On 8 September 2004, Desfossés and 25 other criminals linked to the West End Gang, Hells Angels, and the Mafia were arrested in Project Calvette, an RCMP investigation that revealed he was the ringleader of a network that imported cocaine from South America to Quebec. The arrests followed the seizure of a 750 kilogram cocaine shipment found on board the ship Le Gabriela, which was intercepted by the United States Coast Guard off the coast of Puerto Rico in August 2003. RCMP inspector Serge Thériault stated following the arrests: "(Desfossés) has associations with all the major criminal organizations, from bikers to the Italian Mafia, and he had contacts in South America, Europe and Asia". In 2005, he pleaded guilty to his leading role in the enterprise and was sentenced to thirteen years' imprisonment.

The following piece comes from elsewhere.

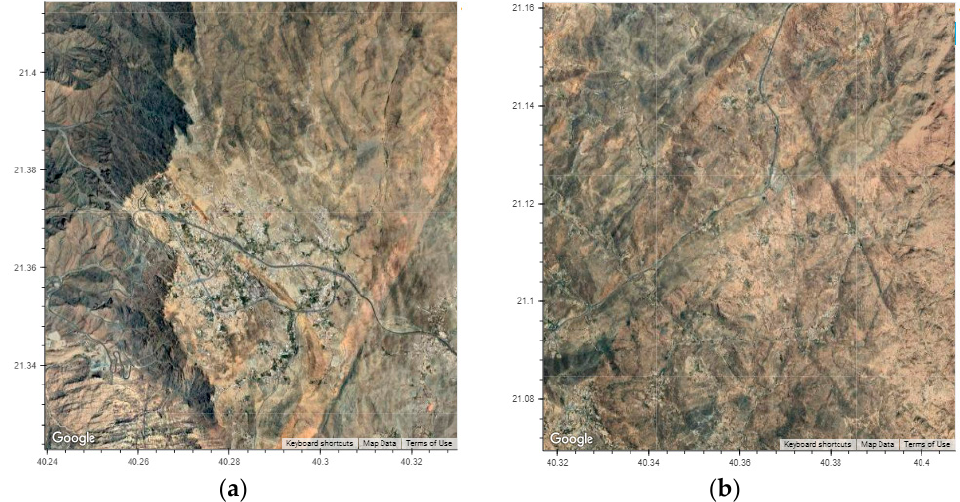
Figure 1. Geographical locations of the 10 Taif rose farms (Al-Hada ( a ) and Al-Shafa ( b )) from which the samples were collected.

Desfossés was among eleven people arrested by the Sûreté du Québec on 26 March 2009 as part of Project Baladeur, a vast investigation into 28 murders and 13 attempted murders carried out in the province between 1978 and 2003. He was already in custody at the medium-security Leclerc Institution in St-Vincent-de-Paul at the time of his indictment. Project Baladeur was aided by testimony from Gérald Gallant, who became a Crown witness after he was arrested in 2006. Desfossés was originally charged with six counts of first-degree murder and three counts of attempted murder, but he ultimately pleaded guilty on 20 February 2014 to a general conspiracy to commit murder. He was sentenced to a twenty-year prison term, to be served concurrently with the sentence he received for cocaine trafficking. On 28 June 2017, as Desfossés was approaching his statutory release date, the Parole Board of Canada imposed the condition that he must reside at a halfway house upon his release from prison. He was allowed to return to his home in January 2018, and other conditions imposed upon him by the parole board were further relaxed on 7 May 2019.

==Death==
Desfossés died on 31 July 2024, at the age of 73.